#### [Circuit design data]
◆ ◆ ◆ ◆ ◆
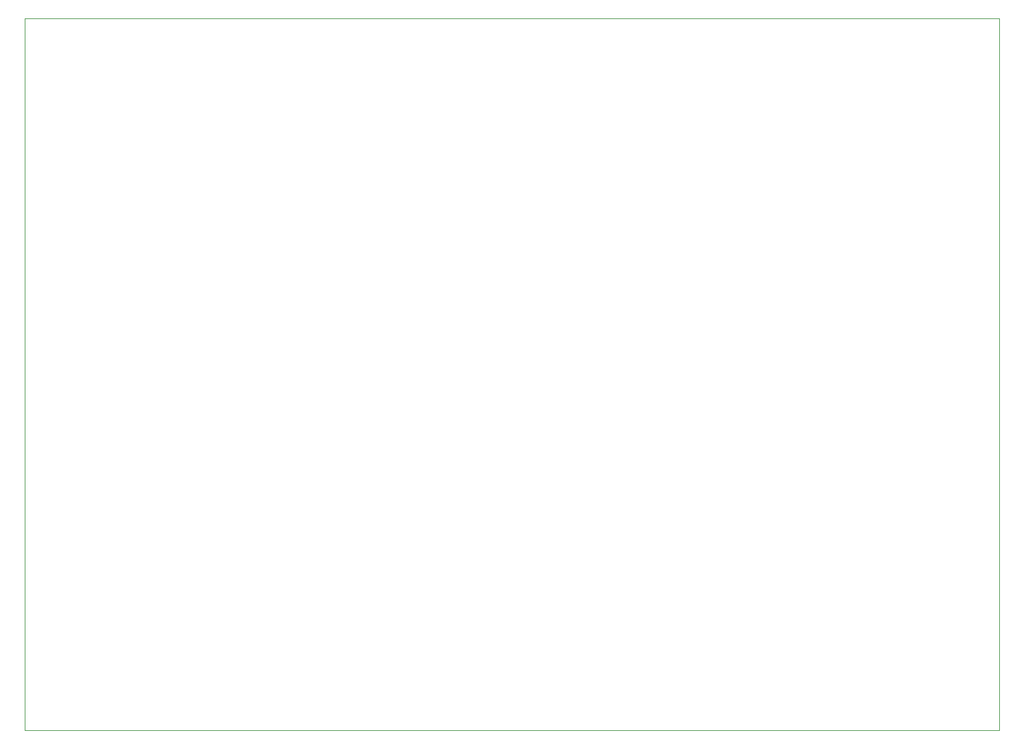
<source format=gbr>
%TF.GenerationSoftware,KiCad,Pcbnew,9.0.3*%
%TF.CreationDate,2025-09-28T13:54:29+02:00*%
%TF.ProjectId,PlantBreakoutBoard,506c616e-7442-4726-9561-6b6f7574426f,rev?*%
%TF.SameCoordinates,Original*%
%TF.FileFunction,Profile,NP*%
%FSLAX46Y46*%
G04 Gerber Fmt 4.6, Leading zero omitted, Abs format (unit mm)*
G04 Created by KiCad (PCBNEW 9.0.3) date 2025-09-28 13:54:29*
%MOMM*%
%LPD*%
G01*
G04 APERTURE LIST*
%TA.AperFunction,Profile*%
%ADD10C,0.050000*%
%TD*%
G04 APERTURE END LIST*
D10*
X60500000Y-31000000D02*
X190500000Y-31000000D01*
X190500000Y-126000000D01*
X60500000Y-126000000D01*
X60500000Y-31000000D01*
M02*

</source>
◆ ◆ ◆ ◆ ◆
#### [REQUIREMENT]
Within the entries above, how many lines hold the string "APERTURE"? State the number with no other words.

#### [ANSWER TO THIS PROBLEM]
2